New state rules spur closure of Waipahu homeless shelter

(Image: Hawaii News Now)
(Image: Hawaii News Now)

WAIPAHU, OAHU (HawaiiNewsNow) - New regulations aimed at bolstering privacy at homeless shelters and moving clients into permanent housing more quickly are forcing a Waipahu shelter to close its doors, officials said Friday.

Waipahu Lighthouse Outreach Center officials said the new rules would make it nearly impossible to operate with their existing budget.

Some 74 people spent the night Thursday at the shelter. Of those, 48 were children.

"There are so many things going through my mind on so many levels," said shelter Director William Hummel. "Right now, my focus is trying to get the people in Lighthouse some place to go."

Hummel has headed up the facility since it opened more than a decade ago.

This week, he made the decision to close.

The closure was prompted, he said, by new rules passed by the state Legislature this year that changed the way the state issues contracts to homeless providers and required homeless shelters to offer more space to clients.

On Monday, homeless shelters were required to submit an operations plan that detailed how they would provide guests with more private space and amenities without added money for construction.

"Some of the things the law requires is a ratio of toilets to guests, a ratio of sinks to guests and a ratio of showers to guests. In a vacuum, (it) makes a whole lot of sense, but given the history of what the state of Hawaii has done for homelessness is ridiculous," he said.

"I have to be clear about this. We're not renewed because we didn't apply. We didn't apply because we don't want to enter into a contract where we agree to do things we know can't be done," Hummel said.

On top of the improvements, shelters are now required to be at 80 percent capacity. If the quota isn't met, funding will be cut. Money can also be withheld if guests aren't quickly placed in permanent housing.

Last month, homeless shelter providers raised the alarms about the new requirements, saying they were unrealistic and unfunded. They also said hundreds of homeless beds could be lost if the state didn't reconsider them.
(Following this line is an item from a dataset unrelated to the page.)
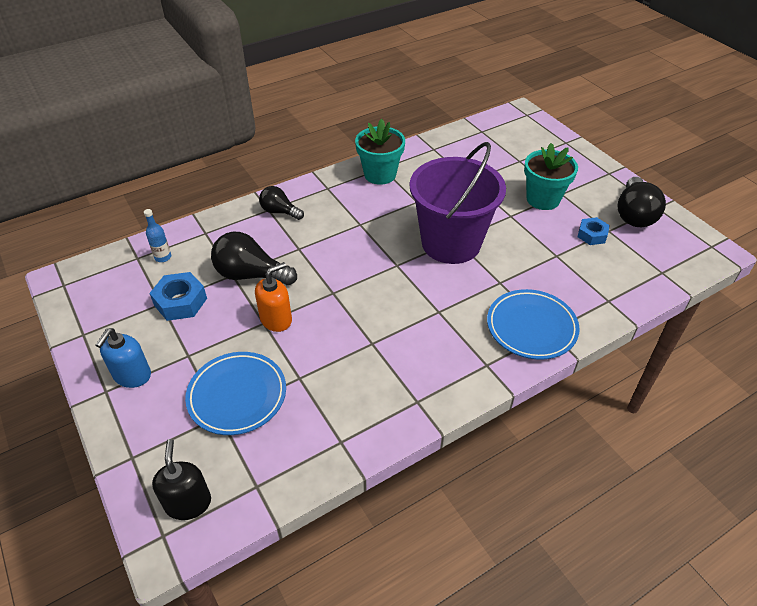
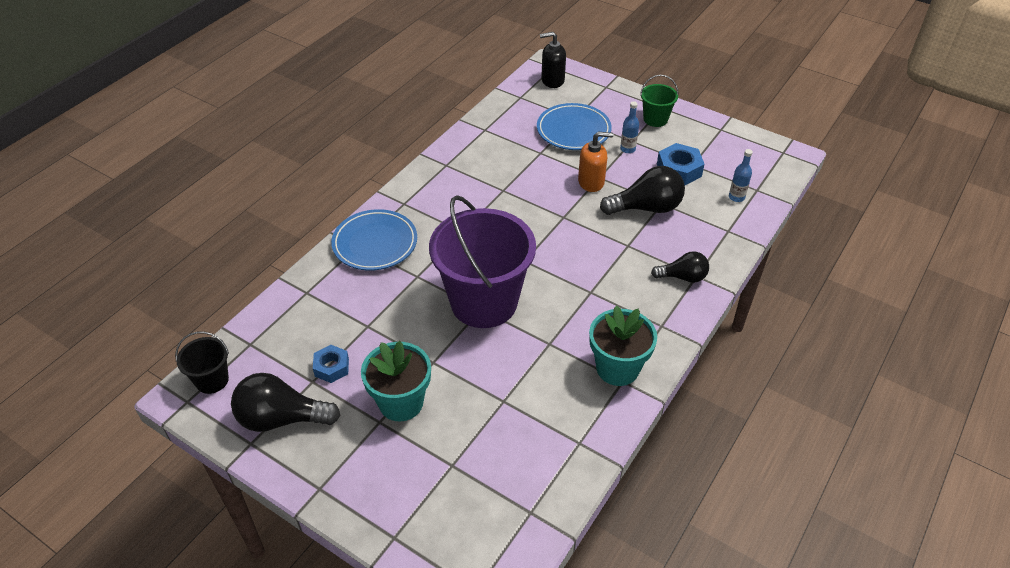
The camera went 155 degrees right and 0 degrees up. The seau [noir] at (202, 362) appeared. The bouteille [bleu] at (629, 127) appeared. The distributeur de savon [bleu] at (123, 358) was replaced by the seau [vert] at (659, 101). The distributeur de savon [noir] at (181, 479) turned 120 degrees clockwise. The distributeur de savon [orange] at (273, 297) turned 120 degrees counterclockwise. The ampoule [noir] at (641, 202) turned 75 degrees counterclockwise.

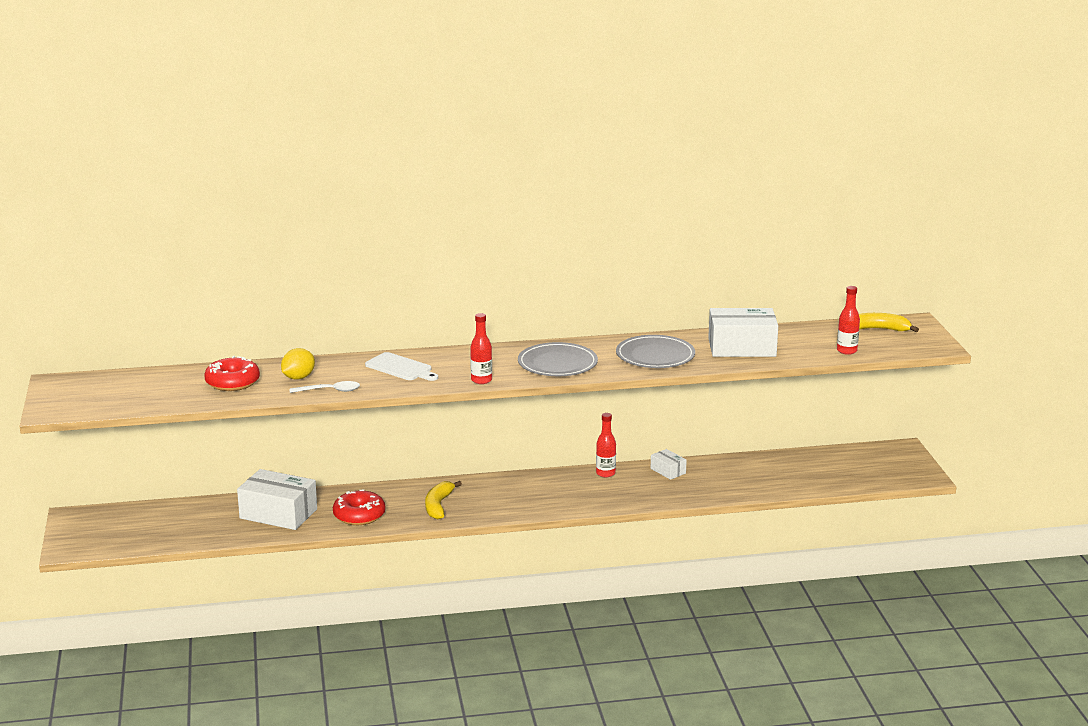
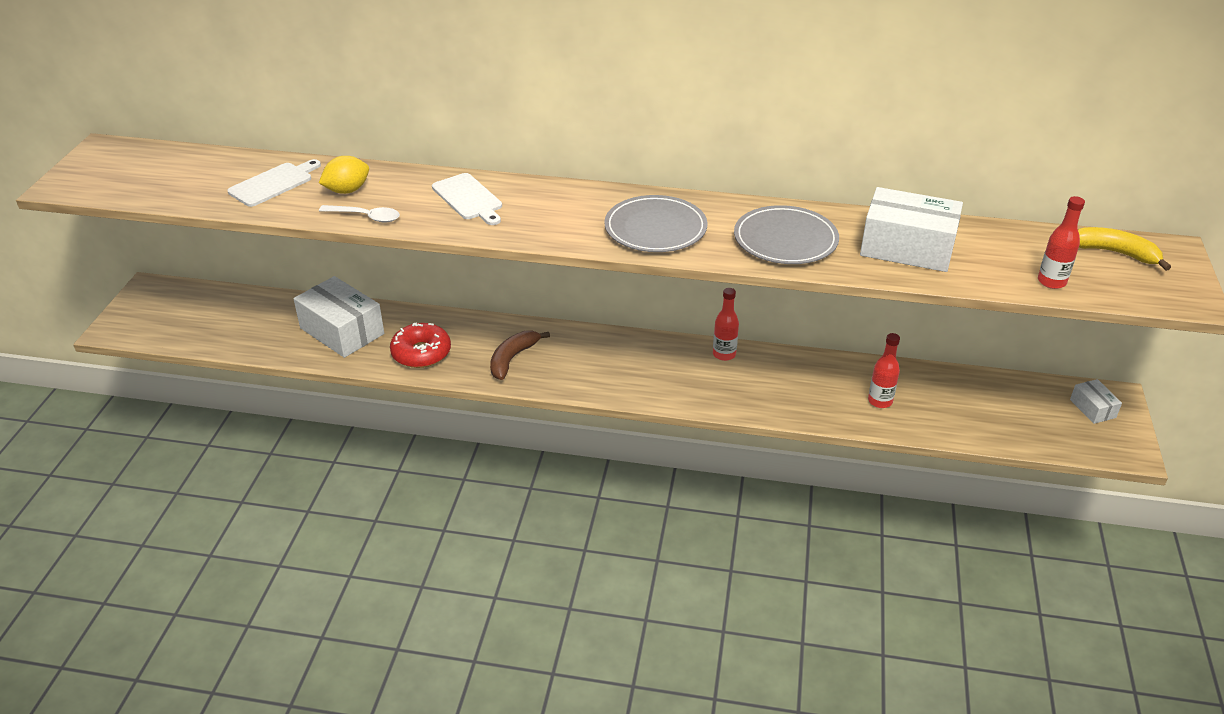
The camera went 20 degrees right and 15 degrees up. The bouteille [rouge] moved from (481, 348) to (884, 370). The boîte [blanc] moved from (669, 464) to (1096, 401). The beignet [rouge] at (232, 373) was replaced by the planche à découper [blanc] at (274, 183). The banane [jaune] at (443, 500) became the banane [marron] at (520, 355).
Hummel said in a state grappling with a homeless crisis, the new requirements just don't make sense.

"There is no permanent housing. The outcome measures, the construction requirements, they're all irrational. I don't want to speak for other shelters but I don't know how other shelters can do this," he said.

Scott Morishige, the governor's homeless czar, said the Ige administration is taking the situation "very seriously."

He said he met with Hummel Thursday to facilitate the shutdown. "We are committed to working together with Lighthouse to find permanent housing for individuals who are residing there," Morshige said.

Meanwhile, with the state refusing to back down from its rules, Aloha United Way says it has money to help and could provide some of the people who live at the shelter with rental subsidies.